The Singapore government has progressively rolled out property cooling measures almost every year since 2009
Despite the economic slowdown due to the COVID-19 pandemic, Monetary Authority of Singapore (MAS) Managing Director Ravi Menon believes there is no need to ease existing property cooling measures, reported TODAY.
This comes as Singapore’s property market has remained stable due to the previous property cooling measures as well as the temporary relief measures rolled out by the government to help developers and homebuyers affected by the pandemic.
The adjustment of the property market has been modest. Property prices have moderated in an orderly manner in recent months, said Menon, as quoted by TODAY. The property cooling measures — progressively implemented over the last 10 years — have helped to temper price increases and bring prices more in line with underlying economic fundamentals.
The government has progressively rolled out property cooling measures almost every year since 2009. In fact, the measures introduced in 2018 have effectively brought down huge price increases.
Urban Redevelopment Authority flash estimates showed that private residential property prices fell 1.1% in Q2 2020.
To help developers whose projects were delayed due to COVID-19, the Ministry of National Development offered a six-month extension for them to complete their projects.
Singaporean married couples eyeing to claw back the 12% Additional Buyer’s Stamp Duty when acquiring a new private home will also have a year, instead of six months, to dispose of their existing home.

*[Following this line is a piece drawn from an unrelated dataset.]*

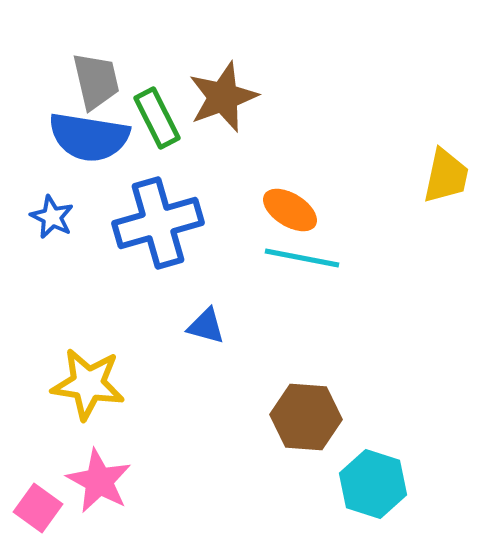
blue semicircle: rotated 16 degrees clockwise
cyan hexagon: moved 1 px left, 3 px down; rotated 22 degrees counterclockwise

The stabilisation of the property market has substantially reduced its vulnerability to the COVID-19 shock. If property prices had been rising rapidly as we entered the COVID-19 crisis, we could have seen a sharp and painful correction, noted Menon.
With this, MAS and other government agencies will continue to closely watch the market to ensure that private home prices remain in line with economic fundamentals, he said.
On whether the increase in June’s private home sales was a sign of a worrying trend, Menon said: Frankly, I don’t know.
There are people who think (prices) might go up, there are people who think it might go down. On balance, it’s pretty much staying where it is. Month to month, you will see spikes, some of it is pent-up, he said.
Menon added that authorities take a longer-term perspective on property market trends. We watch these trends very closely to see if they signify a persistent trend or pattern that might suggest a discontinuity, meaning a sharp collapse or a sudden surge. We need to now look at both possibilities and guard against it.